[Text passage Boundary: Start]
In 1975, diplomatic relations between the Republic of Korea and the Union of Myanmar (formerly Burma) was established. This relationship paved the way for bilateral trade and cultural ties. South Korea is now home to an estimated two thousand nationals from Myanmar. These people include workers, diplomats, religious leaders, and refugees.
The workers (euphemistically called “migrant workers”) make up the largest Myanmar diaspora population in Korea. Since the early 1990s, migrant workers have served mostly in the so-called 3-D jobs—Dirty, Difficult, and Dangerous—and send hard-earned money to support families and relatives back home. In the late 1980s, a small number of Myanmar students registered in a handful of universities and theological institutions in Korea. In the future, more students will be registering in Korean universities as the Korean Embassy in Yangon begins offering scholarships to qualified students.
Along with the influx of migrant workers are a few asylum seekers who show up as political, religious, or economic refugees. Political refugees flee Myanmar because of their past political activism. Religious refugees claim to have suffered from repressions and oppressions so they find refuge in Korea. Economic refugees, however, belong neither to political or religious classifications, having difficulty supporting their claims with facts. It seems, though, that most refugees come from some of the major ethnic groups in Myanmar.
The “religious workers,” although small in number, represent the Protestant/evangelical communities in Myanmar. As of February 2009, seven regular Myanmar congregations exist in Korea, mostly led by Myanmar church leaders who currently study at theological schools in Korea.
Onnuri Myanmar Community
Ministry among Myanmar nationals in Korea commenced with a few leaders reaching out to their countrymen while studying at local schools. A good case in point is Onnuri Myanmar Community (OMC), established under the visionary leadership of Rev. Dr. Yong Jo Ha, senior pastor of Onnuri Community Church. Dr. Ha envisioned the training of “national missionaries” in Korea by supporting the education of a select but qualified group of leaders from countries where Korean missionaries have difficulty working.
[Text passage Boundary: End]
[Extracted information Boundary: Start]
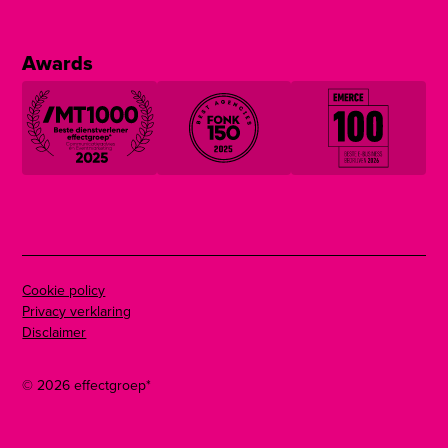
Awards
Cookie policy
Privacy verklaring
Disclaimer
©
2026
effectgroep*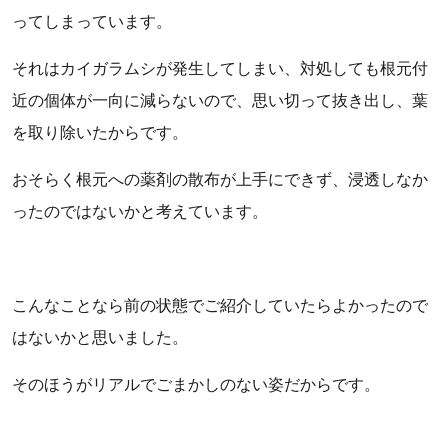
ってしまっています。
それはカイガラムシが発生してしまい、対処しても根元付
近の個体が一向に減らないので、思い切って抜き出し、葉
を取り除いたからです。
おそらく根元への薬剤の散布が上手にできず、浸透しなか
ったのではないかと考えています。
こんなことなら前の状態でご紹介していたらよかったので
はないかと思いました。
そのほうがリアルでごまかしのない姿だからです。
[Extracted information Boundary: End]
#### [Required work]
A. Swap "congregations" for "churches" and write out the passage on Myanmar nationals in Korea again. Begin at the words "Along with the" and stop after "schools in Korea.".
B. For each statement, say whether the passage on Myanmar nationals in Korea supports it (yes or no), and quote the words that decide it: (i) Diplomatic relations between South Korea and Myanmar were established in 1975. (ii) Myanmar students first registered at Korean universities in the early 1990s. (iii) The Myanmar congregations in Korea are mostly led by Korean pastors.
C. Continue the passage on Myanmar nationals in Korea from the point where it ends.

#### [Responses by item number]
A.
Along with the influx of migrant workers are a few asylum seekers who show up as political, religious, or economic refugees. Political refugees flee Myanmar because of their past political activism. Religious refugees claim to have suffered from repressions and oppressions so they find refuge in Korea. Economic refugees, however, belong neither to political or religious classifications, having difficulty supporting their claims with facts. It seems, though, that most refugees come from some of the major ethnic groups in Myanmar.
The “religious workers,” although small in number, represent the Protestant/evangelical communities in Myanmar. As of February 2009, seven regular Myanmar churches exist in Korea, mostly led by Myanmar church leaders who currently study at theological schools in Korea.

B.
(i) Yes: "In 1975, diplomatic relations between the Republic of Korea and the Union of Myanmar (formerly Burma) was established."
(ii) No: "In the late 1980s, a small number of Myanmar students registered in a handful of universities and theological institutions in Korea."
(iii) No: "mostly led by Myanmar church leaders who currently study at theological schools in Korea."

C.
In December 1994, OMC was born under the leadership of a Myanmar pastor, who at that time was completing his doctoral program at a local seminary. In the early days, OMC had actively reached out to the Burmese Buddhists. Later, the population shifted to ethnic lines as new leaders took charge. The Chins now represent the majority, with a trickle from other ethnic groups. Most members at OMC are in their forties or older. Asked by a leader why many came to Korea, they gave a candid reply: “We came here to work and earn money in order that we can start small business when we go back to Myanmar.”
Partnership plays a key role in the expansion of diaspora ministries at OMC. The Korean host contributes substantially to the outreach (e.g., salary, food, clothing, medicine). OMC does its part as it collects funds from members to support two “national missionaries” in Myanmar. New members are taught that OMC “exists to glorify God by being a community of worship and mission-directed community.” Strategies they use to fulfill this objective include holding prayer meetings, conducting Bible studies, observing regular worship services, and organizing care group meetings on Sundays.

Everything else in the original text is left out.